BEGIN ARTICLE

I just hope that it helps drive growth away from Internet Exploder ...
Unfortunately the "enterprise" seem set on it. Yesterday I was working with a new content management platform and I had to downgrade my Internet Explorer to 9 because it only works with IE 7,8 and 9. Then that still didn't work because of some MSXML problem I couldn't fix and I ended up having to use a VM with XP installed and IE 8.

Un-be-lievable. I don't know who these Enterprisey IT managers are who are making these decisions but they seem to have a lot of power which they are using irresponsibly. And they seem to love IE.

I thought things had gotten better.

A decade ago the large company I worked for switched to a web based timecard system. The only problem, ie only and the software team of 50+ all were using hpux or solaris workstations. No ie. Oh and they wanted timecards done daily.

The solution?

Set up 2 terminals in the lab with a unix backend and a windows NT virtual environment so we can use IE to do timecards.

How complicated can/should a timecard system be? Surely one of those 50+ software engineers could have rewritten a portable version in a few days and saved you a lot of bother.
Is that really a bad thing? You have a known working VM image to access one particular system. It will never stop working. At worst we'll just run an x86 emulator on our 10GHz 60-core ARM-based phones.

END ARTICLE

→ **INSTRUCTIONS FOR THE TASK**
Return everything from "Un-be-lievable. I don't" down to "lot of bother." in the discussion about Internet Explorer, copied word for word. The listing that comes after this discussion isn't needed for anything here.

BEGIN SUPPLIED INFORMATION

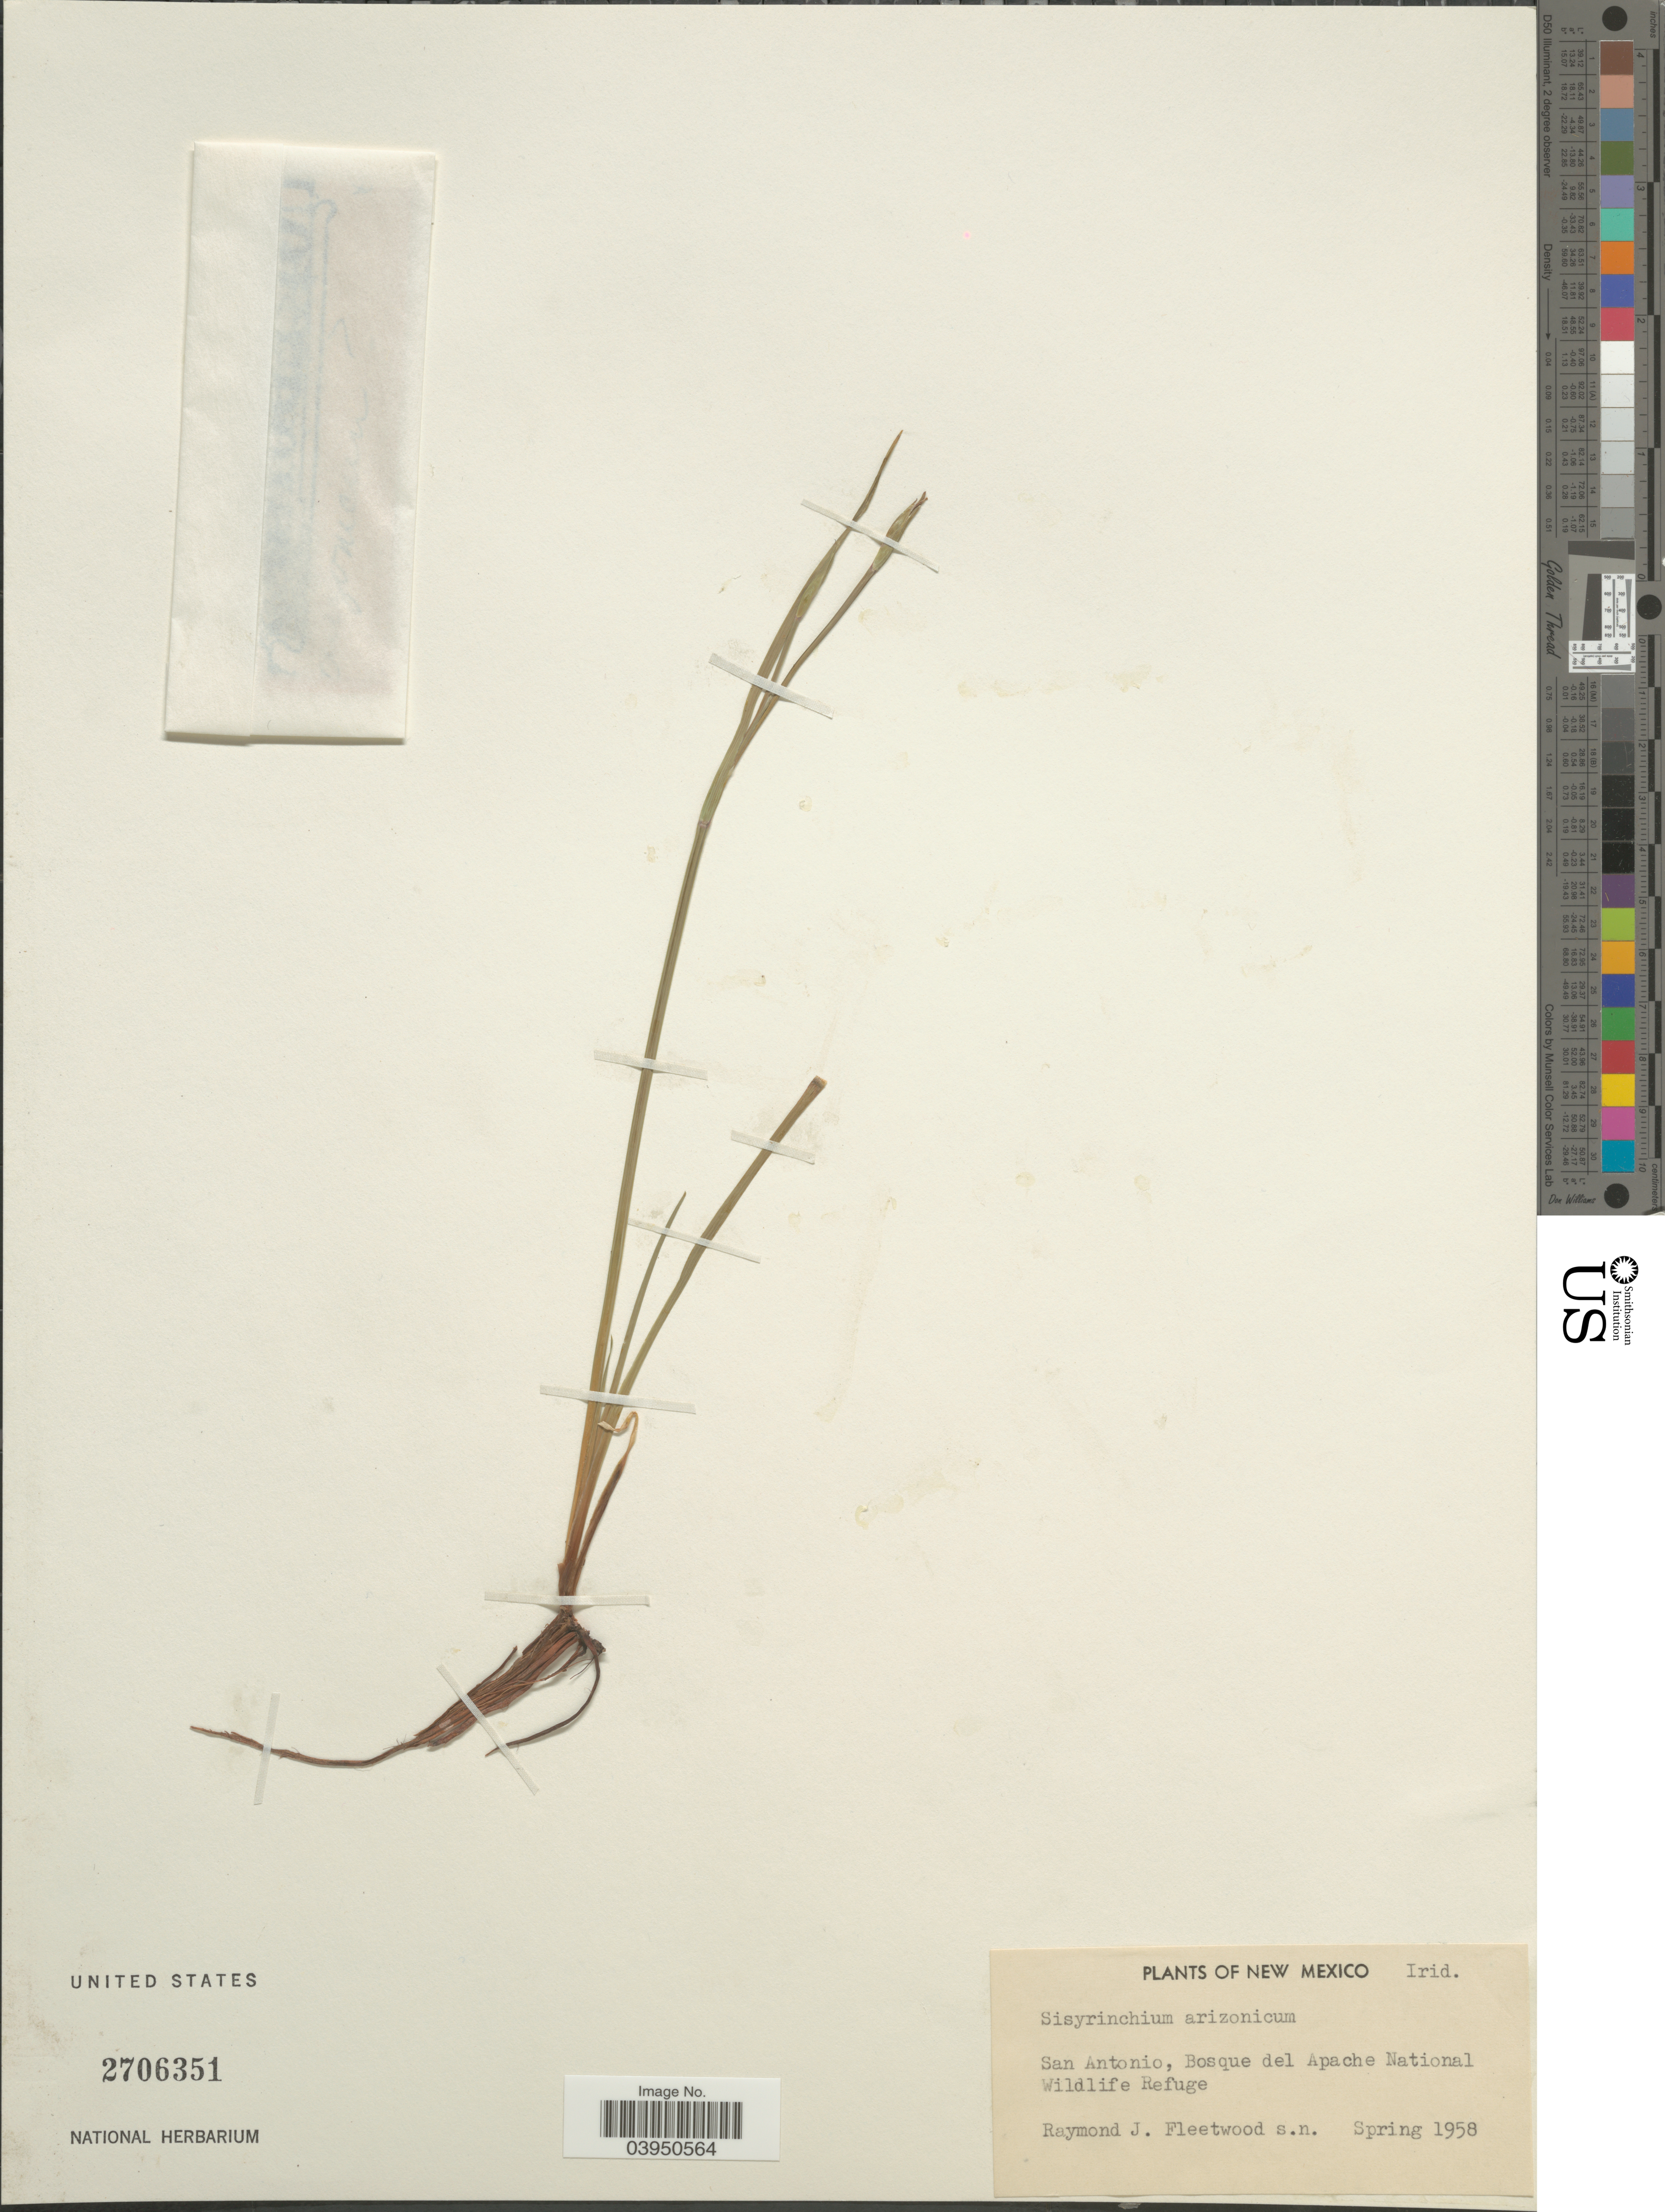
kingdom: Plantae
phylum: Tracheophyta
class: Liliopsida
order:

END SUPPLIED INFORMATION

→ **CORRECT OUTPUT**
Un-be-lievable. I don't know who these Enterprisey IT managers are who are making these decisions but they seem to have a lot of power which they are using irresponsibly. And they seem to love IE.

I thought things had gotten better.

A decade ago the large company I worked for switched to a web based timecard system. The only problem, ie only and the software team of 50+ all were using hpux or solaris workstations. No ie. Oh and they wanted timecards done daily.

The solution?

Set up 2 terminals in the lab with a unix backend and a windows NT virtual environment so we can use IE to do timecards.

How complicated can/should a timecard system be? Surely one of those 50+ software engineers could have rewritten a portable version in a few days and saved you a lot of bother.